Ao longo de suas declarações, o representante explicou que para a situação não ter chegado a uma operação militar especial, era necessário era o diálogo direto, conforme estabelecido no documento entre as repúblicas populares de Donetsk e Lugansk.

"Recentemente, muito recentemente, havia a esperança de que Kiev reconsiderasse e cumprisse o que assinou em 2015. Para isso, em primeiro lugar, o que era necessário era o diálogo direto, conforme estabelecido no documento entre Donetsk e Lugansk. A última confirmação da liderança sênior do país foi que a Ucrânia não estava disposta a se engajar nesse diálogo, não estava disposta a tomar medidas para conceder status especial a Donbass, conforme estabelecido nos Acordos de Minsk, e isso foi ativamente apoiado pelos patronos ocidentais de Kiev. Isso definitivamente nos convenceu do fato de que não tínhamos mais o direito de permitir que os moradores de Donbass sofressem mais."

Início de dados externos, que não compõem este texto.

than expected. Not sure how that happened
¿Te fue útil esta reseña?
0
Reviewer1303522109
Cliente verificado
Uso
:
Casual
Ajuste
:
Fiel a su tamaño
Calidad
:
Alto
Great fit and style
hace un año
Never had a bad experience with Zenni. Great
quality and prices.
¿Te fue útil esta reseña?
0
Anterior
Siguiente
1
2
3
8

Ao mesmo tempo, Nebenzya disse que "nos esforçaremos para levar à justiça aqueles que cometeram numerosos e sangrentos crimes contra civis, incluindo cidadãos da Federação da Rússia".

O embaixador russo também comentou sobre os papéis de Washington e da OTAN na escalada do conflito ucraniano, dizendo que "a implantação da infraestrutura da OTAN na [Ucrânia] nos forçaria a tomar medidas de retaliação que colocariam a Rússia e a OTAN à beira do conflito".

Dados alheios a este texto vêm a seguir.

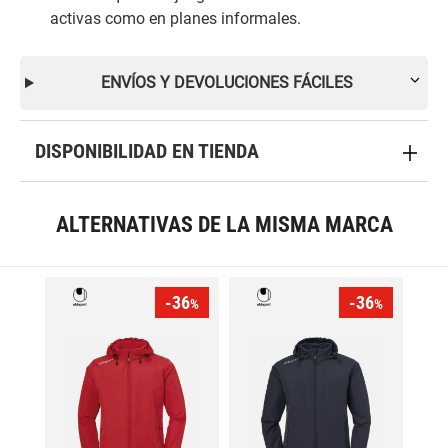
activas como en planes informales.
ENVÍOS Y DEVOLUCIONES FÁCILES
DISPONIBILIDAD EN TIENDA
ALTERNATIVAS DE LA MISMA MARCA
-36
-36
%
%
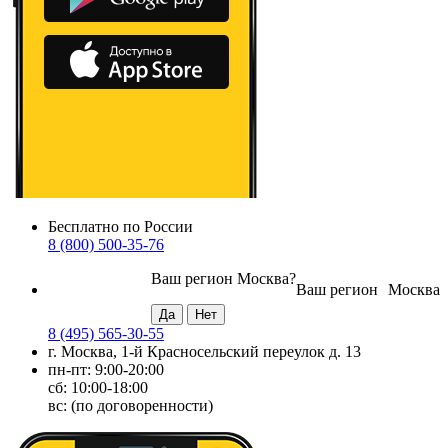
Бесплатно по России
8 (800) 500-35-76
Ваш регион
Москва
?
Ваш регион
Москва
8 (495) 565-30-55
г. Москва, 1-й Красносельский переулок д. 13
пн-пт: 9:00-20:00
сб: 10:00-18:00
вс: (по договоренности)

'Envio de armas não traz estabilidade'

Porta-voz do Kremlin, Dmitry Peskov, disse que o envio de armas do Ocidente à Ucrânia não traz estabilidade.

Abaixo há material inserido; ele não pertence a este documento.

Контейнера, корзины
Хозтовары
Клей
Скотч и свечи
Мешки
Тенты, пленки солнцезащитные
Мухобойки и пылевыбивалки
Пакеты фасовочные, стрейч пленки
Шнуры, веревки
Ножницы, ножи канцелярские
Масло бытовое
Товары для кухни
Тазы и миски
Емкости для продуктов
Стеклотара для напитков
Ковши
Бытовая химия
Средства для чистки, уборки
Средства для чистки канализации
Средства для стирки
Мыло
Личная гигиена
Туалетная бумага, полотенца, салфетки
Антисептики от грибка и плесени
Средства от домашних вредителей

Segundo Peskov, o envio das armas é um fator desestabilizador perigoso e de forma nenhuma trará estabilidade à Ucrânia.

Mais cedo, a República Tcheca declarou que enviou à Ucrânia armas e munições. De igual forma, os EUA, a Alemanha, os Países Baixos e outros países também anunciaram o envio de armas de diferentes tipos, blindados e até mesmo aeronaves de combate.

Já Portugal decidiu enviar equipamentos militares para o uso pessoal das tropas.

Putin conversa com Macron

Durante uma conversa com seu colega francês Emmanuel Macron nesta segunda-feira, o presidente russo, Vladimir Putin, disse que as forças de seu país não ameaçaram civis e não atingiram objetos civis.

“A ameaça vem dos nacionalistas ucranianos, que usam a população civil como escudo humano, colocam deliberadamente sistemas de armas de ataque em áreas residenciais e intensificam o bombardeio das cidades de Donbass”, disse o Kremlin.

Como a presidência francesa disse em comunicado, Macron “reiterou a exigência da comunidade internacional de interromper a ofensiva russa contra a Ucrânia” e pediu um cessar-fogo imediato.

Enquanto as negociações estão em andamento entre Kiev e Moscou, Macron também citou três demandas que “devem ser respeitadas no terreno”. Ele pediu à Rússia que “pare com todos os ataques e ataques contra civis e locais de residência”, “preserva a infraestrutura civil” e “proteja as principais rotas”, incluindo a rota sul para Kiev.

Segundo Macron, Putin expressou uma “vontade de se comprometer” com essas três questões.

O presidente francês também pediu que seu colega russo “respeite o direito internacional humanitário”, bem como a “entrega de ajuda”.

Os dois líderes concordaram em manter contato “para evitar que a situação piore”.

A “operação militar especial” russa na Ucrânia foi lançada na última quinta-feira (24), com Putin declarando o objetivo de “desmilitarizar” o país e proteger a segurança das Repúblicas Populares de Donetsk e Lugansk, bem como da própria Rússia. As nações ocidentais condenaram o ataque e impuseram duras sanções econômicas a Moscou.